## Work instruction A
Repeat the stretch of the poverty classifier code from "X_train, X_test, y_train, y_test" through "1) (7157, 1)".
## Work instruction B
Finish out the next part of the poverty classifier code, picking up right after its last line.

## Given passage
X_train, X_test, y_train, y_test = train_test_split(poverty_input, poverty_output, test_size=0.3, random_state = 13)

In [57]:
# checking the shapes of my data sets

print(X_train.shape, X_test.shape, y_train.shape, y_test.shape)

(16699, 135) (7157, 135) (16699, 1) (7157, 1)


In [58]:
# using ravel on the y vectors to make them a 1d array

y_train = np.ravel(y_train)
y_test = np.ravel(y_test)

In [59]:
# confirm shapes are now correct

print(y_train.shape)
print(y_test.shape)

(16699,)
(7157,)


In [60]:
# building a random forest classifier

classifier = RandomForestClassifier()

In [61]:
# fit the classifier

classifier.fit(X_train, y_train)

RandomForestClassifier()

In [62]:
y_predict = classifier.predict(X_test)
accuracy = accuracy_score(y_predict, y_test)

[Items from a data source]

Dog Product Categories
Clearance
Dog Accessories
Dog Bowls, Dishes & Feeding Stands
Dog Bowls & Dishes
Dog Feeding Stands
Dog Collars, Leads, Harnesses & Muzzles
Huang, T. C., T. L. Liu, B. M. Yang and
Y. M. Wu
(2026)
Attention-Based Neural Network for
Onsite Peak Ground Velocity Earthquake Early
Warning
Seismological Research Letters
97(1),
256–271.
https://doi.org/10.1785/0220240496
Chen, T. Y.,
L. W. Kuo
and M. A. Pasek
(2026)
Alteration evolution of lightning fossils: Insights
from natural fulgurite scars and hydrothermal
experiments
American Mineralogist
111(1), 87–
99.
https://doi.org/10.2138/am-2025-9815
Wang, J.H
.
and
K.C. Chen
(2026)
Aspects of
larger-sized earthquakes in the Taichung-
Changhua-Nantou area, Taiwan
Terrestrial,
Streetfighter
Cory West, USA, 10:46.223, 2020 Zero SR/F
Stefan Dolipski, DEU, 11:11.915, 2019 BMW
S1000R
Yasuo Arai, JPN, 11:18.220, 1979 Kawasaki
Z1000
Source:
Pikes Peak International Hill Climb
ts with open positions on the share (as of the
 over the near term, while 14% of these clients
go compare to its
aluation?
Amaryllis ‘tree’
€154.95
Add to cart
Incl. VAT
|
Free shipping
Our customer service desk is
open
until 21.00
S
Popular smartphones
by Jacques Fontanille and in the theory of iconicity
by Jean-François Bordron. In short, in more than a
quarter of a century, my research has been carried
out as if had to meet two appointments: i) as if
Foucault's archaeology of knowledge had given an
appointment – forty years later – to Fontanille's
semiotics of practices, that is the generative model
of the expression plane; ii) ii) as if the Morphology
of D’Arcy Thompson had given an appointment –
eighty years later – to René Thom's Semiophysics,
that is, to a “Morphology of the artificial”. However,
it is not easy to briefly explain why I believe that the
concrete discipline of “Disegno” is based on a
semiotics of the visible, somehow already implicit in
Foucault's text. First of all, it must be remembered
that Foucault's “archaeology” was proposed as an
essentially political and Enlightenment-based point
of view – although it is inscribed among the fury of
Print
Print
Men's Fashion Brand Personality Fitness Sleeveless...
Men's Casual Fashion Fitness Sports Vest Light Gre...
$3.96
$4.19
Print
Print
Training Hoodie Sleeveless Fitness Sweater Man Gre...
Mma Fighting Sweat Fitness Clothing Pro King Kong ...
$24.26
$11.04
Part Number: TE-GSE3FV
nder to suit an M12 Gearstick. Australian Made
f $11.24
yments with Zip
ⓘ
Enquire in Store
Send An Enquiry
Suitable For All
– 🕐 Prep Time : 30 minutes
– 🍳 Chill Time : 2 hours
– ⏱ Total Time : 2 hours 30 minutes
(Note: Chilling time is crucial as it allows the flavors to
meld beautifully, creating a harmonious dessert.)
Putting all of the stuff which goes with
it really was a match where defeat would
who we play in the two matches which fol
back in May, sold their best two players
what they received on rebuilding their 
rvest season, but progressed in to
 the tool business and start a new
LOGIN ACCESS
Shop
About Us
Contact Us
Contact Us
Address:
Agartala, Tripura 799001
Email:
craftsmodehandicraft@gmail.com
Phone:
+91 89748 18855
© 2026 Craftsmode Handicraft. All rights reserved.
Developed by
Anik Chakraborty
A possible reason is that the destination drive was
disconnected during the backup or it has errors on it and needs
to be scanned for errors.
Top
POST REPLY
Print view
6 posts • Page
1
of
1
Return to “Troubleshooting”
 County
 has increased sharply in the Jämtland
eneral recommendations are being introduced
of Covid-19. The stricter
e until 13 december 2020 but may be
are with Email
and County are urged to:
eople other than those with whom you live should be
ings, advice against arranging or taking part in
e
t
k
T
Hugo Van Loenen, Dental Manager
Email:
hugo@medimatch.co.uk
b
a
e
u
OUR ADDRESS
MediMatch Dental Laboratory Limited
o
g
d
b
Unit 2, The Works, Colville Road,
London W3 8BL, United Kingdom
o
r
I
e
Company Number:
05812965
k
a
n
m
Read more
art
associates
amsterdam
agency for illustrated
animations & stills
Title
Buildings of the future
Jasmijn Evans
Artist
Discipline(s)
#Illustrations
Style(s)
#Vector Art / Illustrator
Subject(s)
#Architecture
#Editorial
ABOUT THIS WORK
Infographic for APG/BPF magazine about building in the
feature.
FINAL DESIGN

## Task result A
X_train, X_test, y_train, y_test = train_test_split(poverty_input, poverty_output, test_size=0.3, random_state = 13)

In [57]:
# checking the shapes of my data sets

print(X_train.shape, X_test.shape, y_train.shape, y_test.shape)

(16699, 135) (7157, 135) (16699, 1) (7157, 1)

## Task result B
print(accuracy)

0.9413161939360067


# 10. Check the accuracy using random forest with cross validation.

In [63]:
# build random forest classifier

rf_class = RandomForestClassifier()

In [64]:
# dertermine accuracy of Random Forest model using Cross Validation and printing the score as a percentage

accuracy = cross_val_score(rf_class, X_train, y_train, scoring='accuracy', cv=10).mean()*100
print('Accuracy of Random Forests is: ', accuracy)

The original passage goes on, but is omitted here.